> _What is required_:
From the records below, print exactly the lines starting at the one containing "Żeromskiego | 1 |" and ending at the one containing "Śląskich | 4 |", ends included, and nothing else.

(Extracted page text data)
###

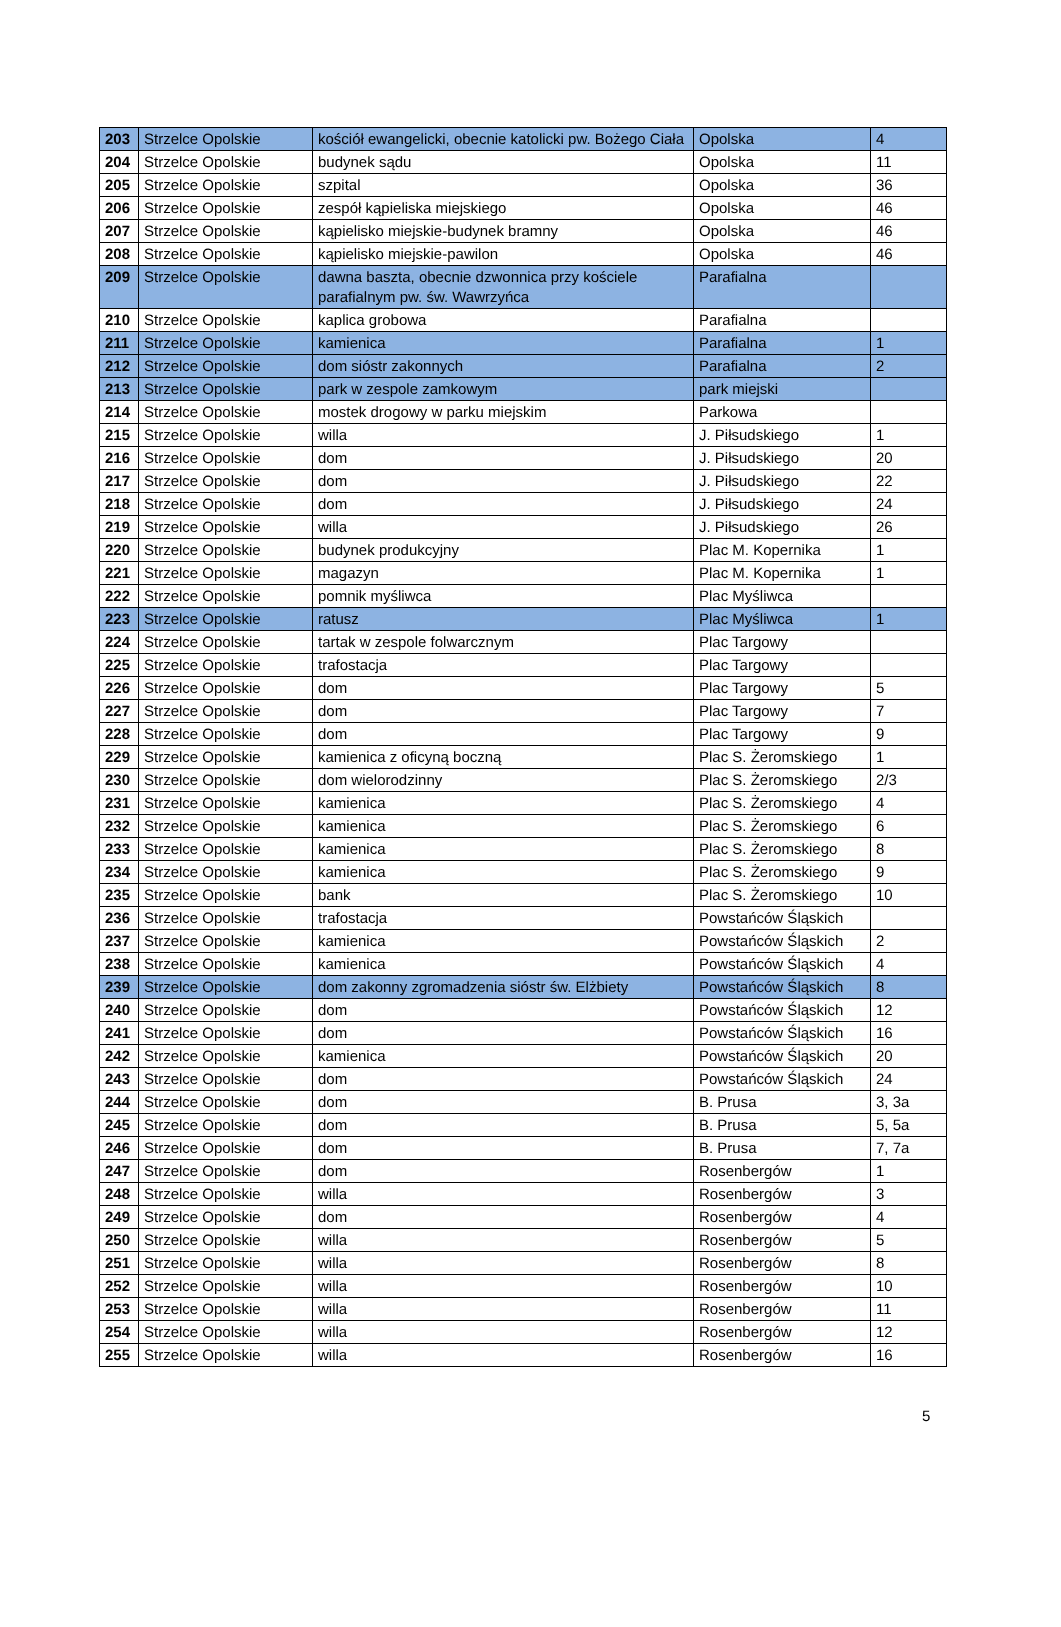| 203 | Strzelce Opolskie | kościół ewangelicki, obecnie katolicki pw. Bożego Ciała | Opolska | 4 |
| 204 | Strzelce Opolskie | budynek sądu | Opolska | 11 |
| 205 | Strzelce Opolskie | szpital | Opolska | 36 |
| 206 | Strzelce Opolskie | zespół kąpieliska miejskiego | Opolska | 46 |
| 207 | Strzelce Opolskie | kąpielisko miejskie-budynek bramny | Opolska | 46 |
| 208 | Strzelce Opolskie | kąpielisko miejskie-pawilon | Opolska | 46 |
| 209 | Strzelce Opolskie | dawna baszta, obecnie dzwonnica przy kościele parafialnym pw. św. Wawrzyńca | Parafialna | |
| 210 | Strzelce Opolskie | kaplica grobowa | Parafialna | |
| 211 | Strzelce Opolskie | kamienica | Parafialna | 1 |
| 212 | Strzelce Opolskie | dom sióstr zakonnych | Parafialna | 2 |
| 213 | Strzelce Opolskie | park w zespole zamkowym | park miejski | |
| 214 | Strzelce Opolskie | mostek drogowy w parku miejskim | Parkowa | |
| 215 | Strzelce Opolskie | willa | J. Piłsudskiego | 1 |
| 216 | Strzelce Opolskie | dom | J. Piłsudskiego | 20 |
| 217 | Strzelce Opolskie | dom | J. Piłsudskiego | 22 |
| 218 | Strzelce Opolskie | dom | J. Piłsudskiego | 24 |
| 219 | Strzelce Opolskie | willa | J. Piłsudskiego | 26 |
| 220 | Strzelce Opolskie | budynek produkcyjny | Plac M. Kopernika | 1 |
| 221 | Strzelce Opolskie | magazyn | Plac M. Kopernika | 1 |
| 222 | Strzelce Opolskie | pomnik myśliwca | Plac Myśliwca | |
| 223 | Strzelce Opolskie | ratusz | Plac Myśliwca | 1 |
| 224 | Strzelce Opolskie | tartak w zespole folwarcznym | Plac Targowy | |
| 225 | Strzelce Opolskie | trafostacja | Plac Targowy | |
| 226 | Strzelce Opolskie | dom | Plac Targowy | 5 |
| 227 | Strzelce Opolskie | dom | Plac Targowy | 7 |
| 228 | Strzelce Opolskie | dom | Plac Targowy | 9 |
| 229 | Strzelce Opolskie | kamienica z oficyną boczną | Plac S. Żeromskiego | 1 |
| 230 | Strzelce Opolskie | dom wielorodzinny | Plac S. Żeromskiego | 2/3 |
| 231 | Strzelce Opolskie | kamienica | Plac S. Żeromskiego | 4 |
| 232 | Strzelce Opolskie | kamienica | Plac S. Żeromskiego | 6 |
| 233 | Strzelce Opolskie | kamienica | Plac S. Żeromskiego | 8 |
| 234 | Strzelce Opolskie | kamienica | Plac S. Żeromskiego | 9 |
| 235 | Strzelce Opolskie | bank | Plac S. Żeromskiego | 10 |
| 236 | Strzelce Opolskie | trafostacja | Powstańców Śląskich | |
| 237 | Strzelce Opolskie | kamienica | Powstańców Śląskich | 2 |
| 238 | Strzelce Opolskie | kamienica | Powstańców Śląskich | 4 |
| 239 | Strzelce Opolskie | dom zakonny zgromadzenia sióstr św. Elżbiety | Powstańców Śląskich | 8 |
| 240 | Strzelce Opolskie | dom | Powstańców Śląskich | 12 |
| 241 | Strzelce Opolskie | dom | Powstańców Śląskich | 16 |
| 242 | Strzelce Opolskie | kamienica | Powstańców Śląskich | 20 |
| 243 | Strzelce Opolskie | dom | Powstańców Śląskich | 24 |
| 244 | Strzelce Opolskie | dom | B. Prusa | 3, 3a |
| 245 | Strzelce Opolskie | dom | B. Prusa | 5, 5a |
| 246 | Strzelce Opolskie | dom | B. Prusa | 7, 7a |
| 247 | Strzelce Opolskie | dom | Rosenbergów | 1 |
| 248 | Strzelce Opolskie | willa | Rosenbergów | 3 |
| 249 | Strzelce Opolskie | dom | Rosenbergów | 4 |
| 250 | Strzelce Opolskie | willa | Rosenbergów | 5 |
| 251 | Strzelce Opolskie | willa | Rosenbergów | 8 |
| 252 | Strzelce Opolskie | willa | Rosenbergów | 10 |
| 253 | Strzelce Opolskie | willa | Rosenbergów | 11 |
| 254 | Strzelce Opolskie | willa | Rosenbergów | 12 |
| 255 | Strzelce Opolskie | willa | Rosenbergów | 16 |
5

###

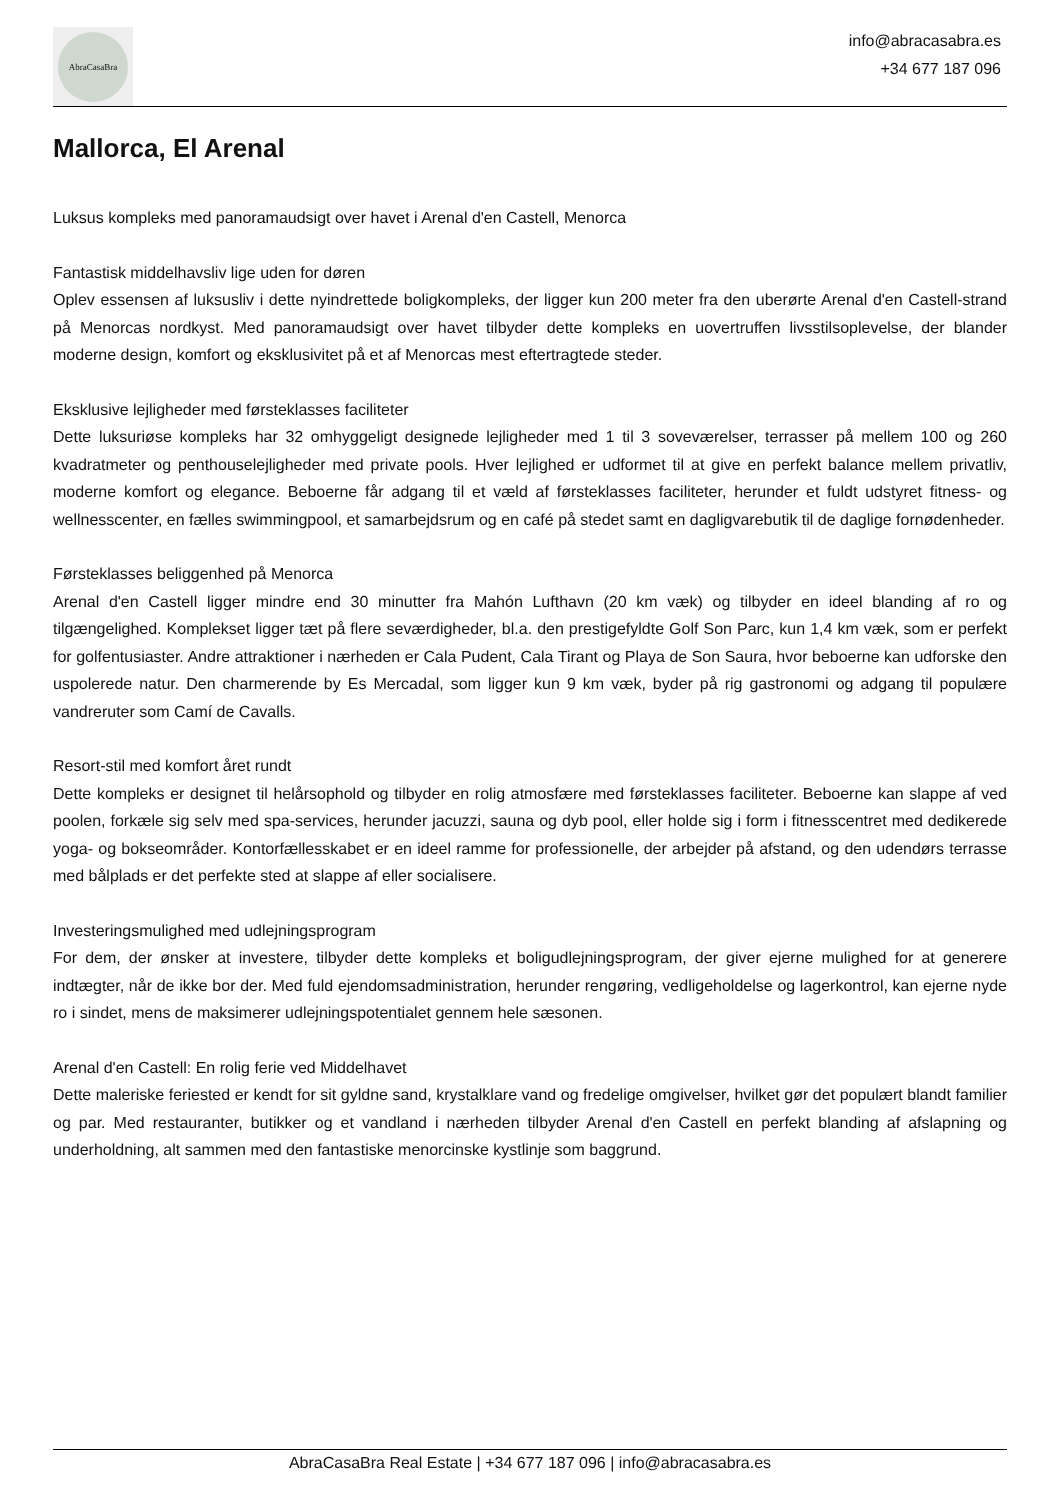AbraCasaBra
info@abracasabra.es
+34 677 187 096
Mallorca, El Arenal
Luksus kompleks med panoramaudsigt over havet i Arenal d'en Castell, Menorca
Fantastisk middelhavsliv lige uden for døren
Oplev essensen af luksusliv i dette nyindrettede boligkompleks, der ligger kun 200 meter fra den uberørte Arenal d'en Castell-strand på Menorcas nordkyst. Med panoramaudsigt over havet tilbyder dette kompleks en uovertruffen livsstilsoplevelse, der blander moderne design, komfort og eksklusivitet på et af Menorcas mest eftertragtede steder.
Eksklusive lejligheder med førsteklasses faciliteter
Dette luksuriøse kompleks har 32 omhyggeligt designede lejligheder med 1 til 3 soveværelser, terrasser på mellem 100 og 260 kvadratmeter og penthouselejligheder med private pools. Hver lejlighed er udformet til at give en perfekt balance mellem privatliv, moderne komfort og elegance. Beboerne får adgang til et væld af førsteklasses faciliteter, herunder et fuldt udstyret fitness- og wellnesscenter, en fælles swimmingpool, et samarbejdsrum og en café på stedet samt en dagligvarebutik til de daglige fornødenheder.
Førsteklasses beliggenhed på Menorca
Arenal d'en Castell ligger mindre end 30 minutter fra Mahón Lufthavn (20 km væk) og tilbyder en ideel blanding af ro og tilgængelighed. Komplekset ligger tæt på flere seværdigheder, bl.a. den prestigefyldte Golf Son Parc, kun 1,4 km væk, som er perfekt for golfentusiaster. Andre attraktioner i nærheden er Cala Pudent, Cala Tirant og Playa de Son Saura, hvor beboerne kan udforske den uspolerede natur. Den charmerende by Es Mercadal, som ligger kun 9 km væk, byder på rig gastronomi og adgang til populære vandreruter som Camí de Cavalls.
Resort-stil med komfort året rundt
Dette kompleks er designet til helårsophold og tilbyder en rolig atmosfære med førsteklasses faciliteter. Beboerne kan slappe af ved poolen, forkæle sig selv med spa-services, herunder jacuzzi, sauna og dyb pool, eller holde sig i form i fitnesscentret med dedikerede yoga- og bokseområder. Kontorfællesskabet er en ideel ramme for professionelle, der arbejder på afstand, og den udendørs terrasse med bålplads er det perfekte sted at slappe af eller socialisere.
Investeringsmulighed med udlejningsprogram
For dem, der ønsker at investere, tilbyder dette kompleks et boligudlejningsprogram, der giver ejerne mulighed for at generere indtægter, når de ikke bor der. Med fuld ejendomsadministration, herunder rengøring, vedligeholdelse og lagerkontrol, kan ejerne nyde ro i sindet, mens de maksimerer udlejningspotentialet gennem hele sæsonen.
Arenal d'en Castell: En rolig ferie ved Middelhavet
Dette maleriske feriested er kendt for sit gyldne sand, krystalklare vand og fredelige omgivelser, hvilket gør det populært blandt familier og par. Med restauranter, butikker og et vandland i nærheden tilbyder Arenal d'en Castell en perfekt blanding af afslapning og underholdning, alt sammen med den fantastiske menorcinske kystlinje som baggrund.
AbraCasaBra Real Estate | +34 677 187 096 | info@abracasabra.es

###

> _Finished exercise_:
| 229 | Strzelce Opolskie | kamienica z oficyną boczną | Plac S. Żeromskiego | 1 |
| 230 | Strzelce Opolskie | dom wielorodzinny | Plac S. Żeromskiego | 2/3 |
| 231 | Strzelce Opolskie | kamienica | Plac S. Żeromskiego | 4 |
| 232 | Strzelce Opolskie | kamienica | Plac S. Żeromskiego | 6 |
| 233 | Strzelce Opolskie | kamienica | Plac S. Żeromskiego | 8 |
| 234 | Strzelce Opolskie | kamienica | Plac S. Żeromskiego | 9 |
| 235 | Strzelce Opolskie | bank | Plac S. Żeromskiego | 10 |
| 236 | Strzelce Opolskie | trafostacja | Powstańców Śląskich | |
| 237 | Strzelce Opolskie | kamienica | Powstańców Śląskich | 2 |
| 238 | Strzelce Opolskie | kamienica | Powstańców Śląskich | 4 |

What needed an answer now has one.